Wie betrifft die Digitalisierung das öffentliche Recht konkret? Und vor welchen Herausforderungen wird das öffentliche Recht aufgrund der Digitalisierung gestellt?
Eine key challenge im öffentlichen Sektor ist sicherlich die Arbeitsweise, die sehr stark durch das «regulatorische Korsett» vorgegeben ist: Es liegen hierarchische Strukturen vor und die Arbeit wird durch verwaltungsinterne Aufsichtsorgane, Legislative und Judikative sowie die öffentliche Meinungsbildung (Medien) eingerahmt und kontrolliert. Zudem braucht man für Vieles eine gesetzliche Grundlage. Nun geht es darum, in diesem Kontext zu einer agileren Arbeitsweise zu finden, was gar nicht so einfach ist. Das öffentliche Recht selbst sieht sich damit konfrontiert, dass der herkömmliche Gesetzgebungsprozess zu langsam und meist zu schwerfällig ist, um die Digitalisierung rechtlich zu erfassen und die nötigen Spielräume zu bewahren. Entsprechend spannend sind hier neue Ansätze wie «Versuchsverordnungen» bzw. «regulatory sandboxes», mit denen das öffentliche Recht auch gewisse Experimente ermöglichen will.
Mit Blick auf junge Jurist*innen, die im Bereich Recht und Digitalisierung Karriere machen möchten, welches Knowhow und welche Interessen abseits des Jura-Fachwissens sind für Dich wichtig?
Es ist sicherlich zunehmend hilfreich für uns Jurist*innen und gerade in meinem Bereich, wenn man etwas breiter aufgestellt ist und Fähigkeiten wie Programmierkenntnisse oder Projektmanagement aufweist. Daneben bin ich aber der Ansicht, dass hohe Sozialkompetenz und Interesse an den unterschiedlichsten Themen auch im juristischen Alltag von grossem Wert sind.

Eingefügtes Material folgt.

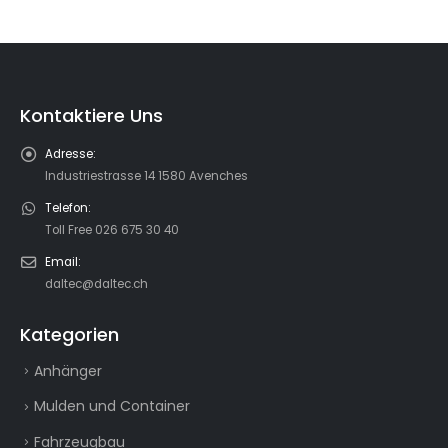
Kontaktiere Uns
Adresse:
Industriestrasse 14 1580 Avenches
Telefon:
Toll Free 026 675 30 40
Email:
daltec@daltec.ch
Kategorien
Anhänger
Mulden und Container
Fahrzeugbau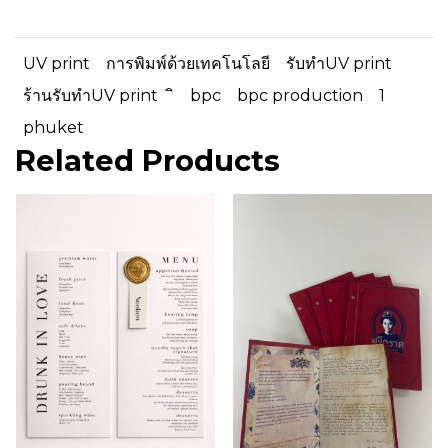
UV print
การพิมพ์ด้วยเทคโนโลยี
รับทำUV print
ร้านรับทำUV print
bpc
bpc production
1
phuket
Related Products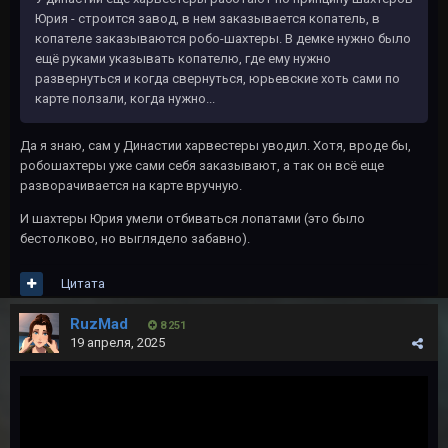
Юрия - строится завод, в нем заказывается копатель, в
копателе заказываются робо-шахтеры. В демке нужно было
ещё руками указывать копателю, где ему нужно
развернуться и когда свернуться, юрьевские хоть сами по
карте ползали, когда нужно...
Да я знаю, сам у Династии харвестеры уводил. Хотя, вроде бы,
робошахтеры уже сами себя заказывают, а так он всё еще
разворачивается на карте вручную.
И шахтеры Юрия умели отбиваться лопатами (это было
бестолково, но выглядело забавно).
Цитата
RuzMad
8 251
19 апреля, 2025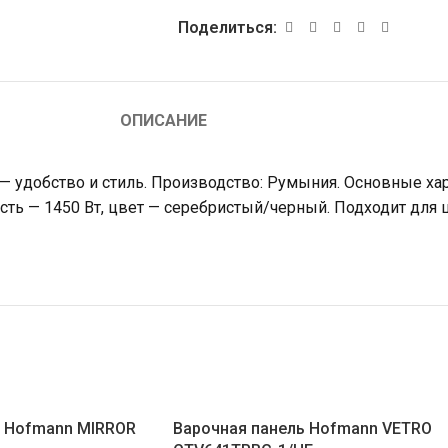
Поделиться:
ОПИСАНИЕ
 — удобство и стиль. Производство: Румыния. Основные ха
сть — 1450 Вт, цвет — серебристый/черный. Подходит для 
ь Hofmann MIRROR
Варочная панель Hofmann VETRO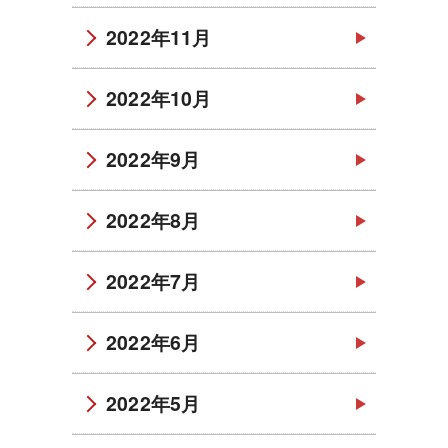
2022年11月
2022年10月
2022年9月
2022年8月
2022年7月
2022年6月
2022年5月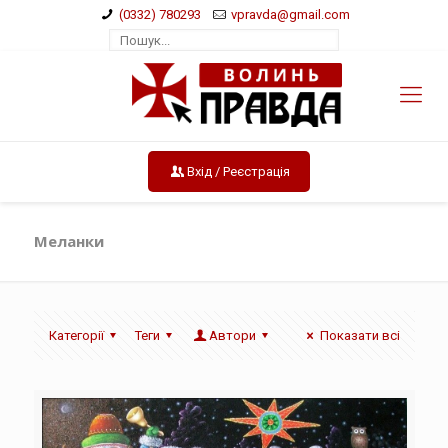
(0332) 780293
vpravda@gmail.com
Вхід / Реєстрація
Меланки
Категорії
Теги
Автори
Показати всі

Welche Juristin hat dich so inspiriert, dass sie als Vorbild für breaking.through nominiert werden sollte und wieso?
Es gibt einige! Prof. Dr. Daniela Thurnherr, Professorin für öffentliches Recht an der Universität Basel, hat es auch mit Kindern akademisch ganz nach oben geschafft, oder Nancy Wayland, CEO der Sozialversicherungsanstalt (SVA) des Kantons Aargau, die eine klare strategische Ausrichtung mit viel Mut und Empathie umsetzt.
Vielen Dank für das spannende Interview!
Brüssel, 29. November 2021. Dr. Zysset hat das Interview schriftlich beantwortet. Die Fragen stellte Charlotte Rosenkranz.